The Georgia Republican said she was going to trigger her resolution Monday night but decided to hold off until she spoke with Johnson. She made the threat the night before Biden was expected to roll out an executive order cracking down on the situation at the southern border.
“I’m mad,” she told reporters. “I didn’t come up here to hang out with everybody and go ‘oh, hey, guys.’ I mean, my people at home are mad. Everybody across this country are furious. We don’t want a banana republic — we want an actual legitimate government. We want a real justice system. We don’t have one right now.”
Johnson and Greene spoke in the Capitol on Tuesday. The Speaker said the conversation was “productive,” a characterization the Georgia Republican rejected.
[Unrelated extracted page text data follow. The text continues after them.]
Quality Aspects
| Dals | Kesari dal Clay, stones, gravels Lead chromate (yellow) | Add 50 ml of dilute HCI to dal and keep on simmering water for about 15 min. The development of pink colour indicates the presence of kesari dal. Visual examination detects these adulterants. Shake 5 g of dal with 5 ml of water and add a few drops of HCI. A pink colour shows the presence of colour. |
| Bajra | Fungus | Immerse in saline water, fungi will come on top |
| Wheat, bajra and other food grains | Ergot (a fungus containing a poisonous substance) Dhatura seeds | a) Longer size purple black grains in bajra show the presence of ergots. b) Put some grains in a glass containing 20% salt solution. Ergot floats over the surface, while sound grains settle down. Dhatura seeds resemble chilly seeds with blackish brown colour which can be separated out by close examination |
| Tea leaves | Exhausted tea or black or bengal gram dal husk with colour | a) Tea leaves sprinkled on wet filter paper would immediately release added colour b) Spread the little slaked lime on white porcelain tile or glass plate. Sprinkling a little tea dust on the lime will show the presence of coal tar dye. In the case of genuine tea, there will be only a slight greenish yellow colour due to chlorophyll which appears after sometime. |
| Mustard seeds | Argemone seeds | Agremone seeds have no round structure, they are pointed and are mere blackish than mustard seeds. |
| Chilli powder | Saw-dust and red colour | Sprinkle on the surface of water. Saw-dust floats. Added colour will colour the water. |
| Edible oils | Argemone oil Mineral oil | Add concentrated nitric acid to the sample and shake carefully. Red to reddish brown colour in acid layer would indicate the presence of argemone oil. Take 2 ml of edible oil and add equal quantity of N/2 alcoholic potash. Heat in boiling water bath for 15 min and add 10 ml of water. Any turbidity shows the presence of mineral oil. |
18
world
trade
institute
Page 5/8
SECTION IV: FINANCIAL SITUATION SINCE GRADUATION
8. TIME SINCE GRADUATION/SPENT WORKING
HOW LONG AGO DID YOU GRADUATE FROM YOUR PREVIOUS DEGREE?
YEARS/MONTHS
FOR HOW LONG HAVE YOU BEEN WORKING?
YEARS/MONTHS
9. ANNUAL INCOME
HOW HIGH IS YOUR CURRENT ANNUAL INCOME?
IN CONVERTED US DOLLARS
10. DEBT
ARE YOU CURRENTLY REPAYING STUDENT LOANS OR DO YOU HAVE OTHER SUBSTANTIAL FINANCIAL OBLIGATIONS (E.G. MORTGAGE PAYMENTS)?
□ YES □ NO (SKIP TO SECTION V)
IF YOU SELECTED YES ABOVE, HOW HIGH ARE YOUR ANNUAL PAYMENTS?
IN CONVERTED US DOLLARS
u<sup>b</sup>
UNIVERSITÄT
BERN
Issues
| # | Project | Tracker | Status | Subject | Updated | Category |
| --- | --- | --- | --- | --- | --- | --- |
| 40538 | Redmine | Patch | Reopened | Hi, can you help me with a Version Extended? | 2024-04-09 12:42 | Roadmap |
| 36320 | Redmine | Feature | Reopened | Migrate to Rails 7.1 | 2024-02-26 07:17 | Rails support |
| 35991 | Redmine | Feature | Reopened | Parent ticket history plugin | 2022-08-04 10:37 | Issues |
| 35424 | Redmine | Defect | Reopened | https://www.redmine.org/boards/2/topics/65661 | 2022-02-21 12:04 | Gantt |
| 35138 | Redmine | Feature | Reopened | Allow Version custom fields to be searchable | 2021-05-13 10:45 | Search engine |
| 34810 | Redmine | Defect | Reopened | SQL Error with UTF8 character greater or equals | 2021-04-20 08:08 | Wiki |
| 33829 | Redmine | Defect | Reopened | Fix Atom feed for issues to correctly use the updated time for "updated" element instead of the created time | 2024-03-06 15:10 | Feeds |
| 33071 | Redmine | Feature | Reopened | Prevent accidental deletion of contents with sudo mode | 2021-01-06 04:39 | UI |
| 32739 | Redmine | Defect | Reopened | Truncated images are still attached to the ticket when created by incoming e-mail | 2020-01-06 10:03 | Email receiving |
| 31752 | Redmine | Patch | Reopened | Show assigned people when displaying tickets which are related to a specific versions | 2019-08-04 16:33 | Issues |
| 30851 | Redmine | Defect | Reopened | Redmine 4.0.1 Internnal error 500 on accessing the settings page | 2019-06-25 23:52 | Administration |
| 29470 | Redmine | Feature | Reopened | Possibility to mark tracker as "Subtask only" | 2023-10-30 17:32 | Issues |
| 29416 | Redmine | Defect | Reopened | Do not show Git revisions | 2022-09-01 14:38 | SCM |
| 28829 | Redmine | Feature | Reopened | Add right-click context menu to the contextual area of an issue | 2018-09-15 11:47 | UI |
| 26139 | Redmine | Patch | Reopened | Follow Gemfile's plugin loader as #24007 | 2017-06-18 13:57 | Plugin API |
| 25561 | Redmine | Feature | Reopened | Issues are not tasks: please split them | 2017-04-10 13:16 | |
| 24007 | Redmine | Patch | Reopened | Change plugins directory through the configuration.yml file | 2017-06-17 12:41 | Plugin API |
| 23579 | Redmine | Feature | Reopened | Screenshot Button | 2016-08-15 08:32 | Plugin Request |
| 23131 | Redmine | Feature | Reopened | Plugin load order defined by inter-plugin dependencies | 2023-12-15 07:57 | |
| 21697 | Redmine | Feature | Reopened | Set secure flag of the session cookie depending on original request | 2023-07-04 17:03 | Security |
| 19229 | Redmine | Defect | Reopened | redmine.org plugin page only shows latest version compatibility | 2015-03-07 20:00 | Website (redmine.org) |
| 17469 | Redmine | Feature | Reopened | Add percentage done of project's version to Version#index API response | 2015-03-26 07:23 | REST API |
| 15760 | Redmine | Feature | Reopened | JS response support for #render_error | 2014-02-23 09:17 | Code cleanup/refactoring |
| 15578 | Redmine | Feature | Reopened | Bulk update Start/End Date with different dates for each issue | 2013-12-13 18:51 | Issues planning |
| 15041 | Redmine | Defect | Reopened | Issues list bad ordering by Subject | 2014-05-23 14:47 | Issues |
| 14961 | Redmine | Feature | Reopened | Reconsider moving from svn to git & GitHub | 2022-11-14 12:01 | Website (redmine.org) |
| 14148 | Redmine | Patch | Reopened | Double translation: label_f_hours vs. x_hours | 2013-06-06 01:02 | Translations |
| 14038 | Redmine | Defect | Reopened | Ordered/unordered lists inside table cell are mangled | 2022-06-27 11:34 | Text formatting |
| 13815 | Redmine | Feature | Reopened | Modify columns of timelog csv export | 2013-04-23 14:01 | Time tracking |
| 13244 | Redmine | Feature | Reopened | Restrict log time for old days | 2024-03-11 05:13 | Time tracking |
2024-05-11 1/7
“It’s only productive to me when there’s action taken,” Greene said.
Asked when the congresswoman would force a vote on her impeachment resolution — on Monday, she said she would do so if Johnson refused to put it on the floor — she said she first wants to review Biden’s executive order.
“I’m gonna continue talks on impeachment,” Greene said. “We need to see this executive order that’s coming out.”
But pressed on what she asked Johnson for during their meeting, Greene largely focused on former President Trump’s conviction in the New York hush money case, demanding that the Speaker take action to respond to the guilty charges.
“I am urging in the loudest, most possible way, that Republicans across the country and many Americans in general are sick and tired and fed up with a feckless, useless, Republican Party and conference that does nothing,” she said. “They’re completely tired of the committee hearings, the interviews on television, these interviews here, they are so over it.”
“Honestly, how people feel is our country literally changed when 34 felony counts were turned into convictions against President Trump,” she added.
The congresswoman said she brought Johnson a “list of ideas,” but did not specify what it includes.